Rather than cultivate a difficult reputation or a signature aesthetic, Demarchelier, now 74, seeks to capture real, honest moments that portray personalities — and the clothes they’re wearing — in their best light. He says he has no interest in showing what he describes as “the dark part of people”; choosing black and white over color is enough “to give a little mystery to the picture.”

Left: Guinevere, High and Mighty, New York, Vogue, 2010. Right: Christy Turlington, My Fair Lady, British Vogue, 1992.

Aided by the easy joie de vivre (and charming Franglais) of a native Frenchman and the highly efficient intensity of a 43-year resident of New York City, he chats with his subjects to help them relax and is careful not to over-direct them. “The idea is always the same: Let people be themselves,” he has said. “You don’t want them to pose or be self-conscious.
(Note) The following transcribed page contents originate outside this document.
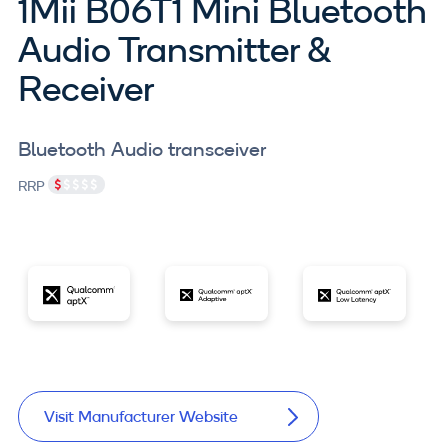
1Mii B06T1 Mini Bluetooth
Audio Transmitter &
Receiver
Bluetooth Audio transceiver
RRP
Visit Manufacturer Website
The accident is the best picture — the one you’re not expecting.”

To hear the endearingly humble Demarchelier tell it, his entire career is simply an accumulation of happy accidents, beginning with his stepfather’s decision to present him with an old Kodak camera as a 17th-birthday gift. Enchanted by photography, he soon moved from his hometown of Le Havre to Paris but struggled to find steady work in the profession until he landed a job as the photographer at a modeling school. He had never before shot a frame of fashion.


“The idea is always the same: Let people be themselves. You don’t want them to pose, or be self-conscious. The accident is the best picture — the one you’re not expecting.”
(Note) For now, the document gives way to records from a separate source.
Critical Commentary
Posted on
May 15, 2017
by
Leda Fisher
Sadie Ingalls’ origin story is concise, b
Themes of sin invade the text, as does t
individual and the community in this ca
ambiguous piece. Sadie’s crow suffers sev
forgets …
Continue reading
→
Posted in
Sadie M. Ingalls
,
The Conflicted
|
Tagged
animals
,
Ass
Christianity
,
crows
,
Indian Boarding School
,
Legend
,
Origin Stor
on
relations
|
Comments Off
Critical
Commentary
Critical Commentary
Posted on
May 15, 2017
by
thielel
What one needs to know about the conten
He tends to skip over the ensuing decade, spent honing his craft across Europe, including through a mid-1960s stint assisting Swiss fashion photographer Hans Feurer and regular contributions to French Elle, where he worked his way up from childrenswear assignments to cover shots.

In 1974, Demarchelier’s refreshingly open and spontaneous approach to fashion photography caught the eye of Condé Nast editorial director Alexander Liberman, who hired him to shoot for American Vogue and, later, its British counterpart. Demarchelier moved to New York the following year.

Princess Diana came calling in 1989. “I had done a picture for Vogue in which a model was opening her coat to show a picture of a little, laughing boy tucked into the inside pocket,” he has related. “The boy was, in fact, my son, and Diana, maybe because of her little boys, loved that picture so much that she got in touch. We became friends.”

Demarchelier became the first non-British official photographer of the British royal family. The secret to his stunning portraits of the People’s Princess: on-set comic relief. “I had seen paparazzi pictures of her laughing, and that was when she was at her prettiest.”

Joan Smalls, Cut to the Chase, Jamaica, Vogue, 2012.

 

“Patrick takes simple photographs perfectly, which is of course immensely difficult,” Wintour wrote on the occasion of a 2015 retrospective of Demarchelier’s work at Christie’s in New York. “Working without ornate settings, often in black and white, he makes attractive women look beautiful and beautiful women seem real.”

In recent years, he has shifted from shooting on film to almost exclusively shooting digital, but there is no replacing the ritual of the pre-shoot Polaroid. The Staley-Wise exhibition includes approximately 60 of these analog test shots, framed and matted in large groups for what Staley describes as “a very striking effect.”

With decades of iconic images to his name, Demarchelier is reluctant to play favorites (although he is quick to praise one “perfect” portrait subject: Puffy, his long-haired dachshund). “He has always been much more interested in the future than in the past,” says Staley. “His work continues to open up — less classic fashion and more experimental. I can’t wait to see what’s next.”